Dáil debates

Wednesday, 14 November 2012

Topical Issue Debate

Public Transport

3:00 pm

Photo of Timmy DooleyTimmy Dooley (Clare, Fianna Fail) | Oireachtas source

I thank the Minister for his response but I am not happy with it. It is clear to me that the Government has decided the resolution of this matter will be through the further diminution of services provided by the CIE companies. I spoke to two Fianna Fáil councillors in Dublin today, Mary Fitzpatrick and Paul McAuliffe, about cutbacks in public transport services in Dublin. Paul McAuliffe told me earlier this year Dublin Bus proposed new bus routes for the Finglas-East and Glasnevin areas.
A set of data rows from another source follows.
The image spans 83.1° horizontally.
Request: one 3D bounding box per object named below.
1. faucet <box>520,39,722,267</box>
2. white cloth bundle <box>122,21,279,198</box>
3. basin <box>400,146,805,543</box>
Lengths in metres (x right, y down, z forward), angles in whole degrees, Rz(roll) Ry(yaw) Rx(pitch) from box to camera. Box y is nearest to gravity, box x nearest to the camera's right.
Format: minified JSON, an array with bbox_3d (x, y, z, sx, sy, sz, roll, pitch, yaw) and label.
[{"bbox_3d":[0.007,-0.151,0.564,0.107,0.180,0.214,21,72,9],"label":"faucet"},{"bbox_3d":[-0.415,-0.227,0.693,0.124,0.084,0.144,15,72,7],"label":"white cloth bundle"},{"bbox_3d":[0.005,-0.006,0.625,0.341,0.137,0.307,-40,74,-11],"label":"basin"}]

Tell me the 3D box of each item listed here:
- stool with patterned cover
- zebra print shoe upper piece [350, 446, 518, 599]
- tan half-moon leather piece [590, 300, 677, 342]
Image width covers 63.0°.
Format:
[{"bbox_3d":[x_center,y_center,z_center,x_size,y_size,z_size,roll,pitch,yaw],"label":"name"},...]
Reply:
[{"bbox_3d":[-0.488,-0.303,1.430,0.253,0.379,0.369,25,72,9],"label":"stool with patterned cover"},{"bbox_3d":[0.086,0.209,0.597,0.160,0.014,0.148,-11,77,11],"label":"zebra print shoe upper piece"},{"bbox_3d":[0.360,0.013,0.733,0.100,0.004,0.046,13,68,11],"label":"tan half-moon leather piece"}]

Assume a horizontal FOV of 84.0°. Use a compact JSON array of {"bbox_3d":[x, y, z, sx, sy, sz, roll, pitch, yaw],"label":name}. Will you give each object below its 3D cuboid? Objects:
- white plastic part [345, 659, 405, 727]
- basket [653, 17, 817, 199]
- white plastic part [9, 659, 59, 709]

After circulating the proposed routes to local residents, he received a large number of angry responses. Following his intervention with a local campaign to protect the services, they managed to save the No. 19 bus route which provided services for Grove Park and Tolka Estate. There is still a real loss of service in these areas. Some areas will no longer have services that are direct cross-city or provide access to certain hospitals. Mary Fitzpatrick informed me that Broomebridge railway station still needs building and structural improvements, new customer shelters and seating on platforms, improvements in lighting and upgrades of station and approach road signage.

These are all the things the Minister of State referred to as part of the reduction process. Effectively we are going to downgrade our public transport infrastructure and we will damage our public transport network as a result. There is a group outside the gate which the Minister of State can meet on the way out if he wishes. They are from Roosky and Dromod and they are highlighting the fact that the Bus Éireann bus now bypasses those villages. They are putting it to anyone who is prepared to sit and talk that the reductions are impacting on the Bus Éireann network and that as the Government starts to chip away at the services, it is dismantling a network that has been put together over many generations. The Minister of State must try to protect what is in place and find whatever capacity he can to do so.